La Fundación Cuestión de Vivir colaborará con el Ministerio de Salud para mejorar la atención a pacientes trasplantados y aquellos en lista de espera, facilitando una casa de acogida. En una reunión entre el ministro de Salud, Luis Medina Ruiz, y el presidente de la fundación, Federico Antenucci, mencionaron la donación de una vivienda para brindar alojamiento a pacientes y familiares que necesiten un lugar donde quedarse.

Durante el encuentro, Medina Ruiz elogió la generosidad del paciente trasplantado de hígado que, tres meses después de su operación, desea retribuir a la sociedad lo que ha recibido. Este paciente se acercó al Ministerio de Salud y, a través de un convenio con la fundación, ofreció una casa para ser habitada por personas en proceso de trasplante o sus familiares. La iniciativa busca aliviar la carga emocional y financiera de aquellos que deben desplazarse desde el interior de la provincia hacia la capital, donde se encuentran los centros de atención especializada.

Por su parte, Federico Antenucci, paciente que recibió el hígado y presidente de la Fundación, enfatizó el propósito de ayudar y acompañar a los pacientes trasplantados y aquellos en espera de un órgano. Durante la reunión, presentó el proyecto de la casa de acogida ante el ministro y avanzaron en la firma del convenio para asegurar que los beneficiarios puedan disfrutar de las instalaciones a la brevedad.
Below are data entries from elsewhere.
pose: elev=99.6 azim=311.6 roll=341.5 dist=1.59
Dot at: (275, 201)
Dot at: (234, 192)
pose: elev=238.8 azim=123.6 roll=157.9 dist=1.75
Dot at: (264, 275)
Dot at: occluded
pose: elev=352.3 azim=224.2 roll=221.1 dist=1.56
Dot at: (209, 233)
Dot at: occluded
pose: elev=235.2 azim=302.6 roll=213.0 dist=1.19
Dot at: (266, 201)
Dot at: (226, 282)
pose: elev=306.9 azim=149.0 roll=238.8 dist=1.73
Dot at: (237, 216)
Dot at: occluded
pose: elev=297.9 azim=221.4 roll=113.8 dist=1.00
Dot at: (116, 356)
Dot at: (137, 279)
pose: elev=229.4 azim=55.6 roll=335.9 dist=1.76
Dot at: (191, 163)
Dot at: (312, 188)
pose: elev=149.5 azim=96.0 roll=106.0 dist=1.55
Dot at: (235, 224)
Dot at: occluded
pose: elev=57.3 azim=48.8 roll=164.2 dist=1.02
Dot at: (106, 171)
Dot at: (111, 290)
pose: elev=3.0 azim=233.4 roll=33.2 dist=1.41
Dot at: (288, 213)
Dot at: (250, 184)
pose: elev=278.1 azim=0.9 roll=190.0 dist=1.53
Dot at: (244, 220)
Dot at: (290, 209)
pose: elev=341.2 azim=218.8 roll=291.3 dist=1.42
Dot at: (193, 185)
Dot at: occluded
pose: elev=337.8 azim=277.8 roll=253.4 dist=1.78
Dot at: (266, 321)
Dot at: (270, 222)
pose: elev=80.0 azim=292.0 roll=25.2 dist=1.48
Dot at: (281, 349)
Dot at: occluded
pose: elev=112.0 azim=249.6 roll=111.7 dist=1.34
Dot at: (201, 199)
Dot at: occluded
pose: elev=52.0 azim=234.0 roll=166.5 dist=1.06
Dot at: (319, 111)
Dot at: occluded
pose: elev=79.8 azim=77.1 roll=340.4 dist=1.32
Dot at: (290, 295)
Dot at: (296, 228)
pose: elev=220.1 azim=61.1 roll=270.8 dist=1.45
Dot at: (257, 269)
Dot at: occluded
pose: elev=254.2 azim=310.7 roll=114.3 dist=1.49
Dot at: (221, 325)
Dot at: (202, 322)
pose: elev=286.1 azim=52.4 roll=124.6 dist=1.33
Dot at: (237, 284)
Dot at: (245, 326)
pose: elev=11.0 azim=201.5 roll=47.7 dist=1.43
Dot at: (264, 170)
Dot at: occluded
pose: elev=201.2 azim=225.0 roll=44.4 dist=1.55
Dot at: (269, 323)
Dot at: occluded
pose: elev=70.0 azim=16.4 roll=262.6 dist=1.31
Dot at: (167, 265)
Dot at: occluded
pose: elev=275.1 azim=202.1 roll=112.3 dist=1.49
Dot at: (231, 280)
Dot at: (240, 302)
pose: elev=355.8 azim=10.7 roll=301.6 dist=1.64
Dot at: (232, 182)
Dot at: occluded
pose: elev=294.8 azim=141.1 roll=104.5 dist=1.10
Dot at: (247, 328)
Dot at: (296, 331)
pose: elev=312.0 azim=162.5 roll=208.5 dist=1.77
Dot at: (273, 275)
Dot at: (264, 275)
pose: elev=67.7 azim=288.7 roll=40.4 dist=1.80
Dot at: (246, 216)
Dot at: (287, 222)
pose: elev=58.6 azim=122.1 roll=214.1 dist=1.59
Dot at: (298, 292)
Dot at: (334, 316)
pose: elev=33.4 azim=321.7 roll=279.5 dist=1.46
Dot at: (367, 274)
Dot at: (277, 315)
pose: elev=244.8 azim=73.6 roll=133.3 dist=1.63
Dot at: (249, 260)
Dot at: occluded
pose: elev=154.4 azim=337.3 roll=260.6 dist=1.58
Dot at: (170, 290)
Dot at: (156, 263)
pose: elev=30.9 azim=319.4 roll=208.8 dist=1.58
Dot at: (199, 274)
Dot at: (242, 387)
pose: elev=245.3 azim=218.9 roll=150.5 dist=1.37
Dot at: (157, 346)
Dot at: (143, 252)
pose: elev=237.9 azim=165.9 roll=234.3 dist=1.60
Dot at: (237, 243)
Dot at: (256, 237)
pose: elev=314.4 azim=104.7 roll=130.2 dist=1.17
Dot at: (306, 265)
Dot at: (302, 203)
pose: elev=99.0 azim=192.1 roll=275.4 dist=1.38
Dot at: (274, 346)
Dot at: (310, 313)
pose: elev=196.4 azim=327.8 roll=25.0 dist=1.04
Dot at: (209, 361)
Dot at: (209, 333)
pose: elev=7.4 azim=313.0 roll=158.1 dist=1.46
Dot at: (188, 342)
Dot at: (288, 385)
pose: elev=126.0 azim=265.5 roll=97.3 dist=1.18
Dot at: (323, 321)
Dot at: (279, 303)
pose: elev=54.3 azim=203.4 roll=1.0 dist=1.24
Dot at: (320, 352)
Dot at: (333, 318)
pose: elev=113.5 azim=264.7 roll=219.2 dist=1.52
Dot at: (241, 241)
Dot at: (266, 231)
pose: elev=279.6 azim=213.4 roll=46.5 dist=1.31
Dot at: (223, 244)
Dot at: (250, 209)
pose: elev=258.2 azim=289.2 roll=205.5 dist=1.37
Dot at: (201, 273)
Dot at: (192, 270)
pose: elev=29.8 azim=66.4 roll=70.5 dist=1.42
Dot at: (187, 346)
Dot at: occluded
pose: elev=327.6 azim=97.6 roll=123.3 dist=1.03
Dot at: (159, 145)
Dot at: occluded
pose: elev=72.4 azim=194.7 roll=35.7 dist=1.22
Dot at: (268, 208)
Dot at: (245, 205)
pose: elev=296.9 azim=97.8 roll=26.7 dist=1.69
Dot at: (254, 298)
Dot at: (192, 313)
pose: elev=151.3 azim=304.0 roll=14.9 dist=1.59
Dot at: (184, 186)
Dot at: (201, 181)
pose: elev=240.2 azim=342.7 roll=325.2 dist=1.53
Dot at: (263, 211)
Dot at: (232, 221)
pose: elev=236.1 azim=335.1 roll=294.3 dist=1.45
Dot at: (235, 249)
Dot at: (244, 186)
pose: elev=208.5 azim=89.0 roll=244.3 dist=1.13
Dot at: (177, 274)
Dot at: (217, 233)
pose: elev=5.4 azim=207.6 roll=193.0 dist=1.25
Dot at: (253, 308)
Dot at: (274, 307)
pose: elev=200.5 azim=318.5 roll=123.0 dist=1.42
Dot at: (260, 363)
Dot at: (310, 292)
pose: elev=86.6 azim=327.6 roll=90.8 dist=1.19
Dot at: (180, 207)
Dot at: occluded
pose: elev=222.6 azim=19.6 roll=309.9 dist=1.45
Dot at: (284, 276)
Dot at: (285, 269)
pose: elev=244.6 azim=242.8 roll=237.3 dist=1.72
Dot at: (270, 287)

La vivienda, ubicada en la zona sur de la capital, cuenta con dos dormitorios, baño, cocina, comedor, termotanque, aire acondicionado y gas natural, brindando comodidad y bienestar a los residentes.

Un gesto de agradecimiento

Antenucci expresó su gratitud al donante y su familia, a quienes no conoce personalmente, por brindarle la oportunidad de vivir. «Esta es una manera de poder devolver lo que me dieron, yo no conozco a mi donante ni a la familia, por lo que esta es mi forma de poder agradecerles que yo hoy pueda disfrutar de mis seres queridos», aseguró Antenucci, explicando que la donación de la casa permitirá que otros pacientes y sus familias encuentren un lugar seguro y confortable durante su tratamiento y proceso de recuperación.

Esta iniciativa no solo ayuda a mejorar la calidad de vida de los pacientes y sus familiares, sino que también destaca la importancia de la solidaridad. La casa de acogida será un refugio para aquellos que necesitan apoyo y acompañamiento en un momento tan crucial de sus vidas.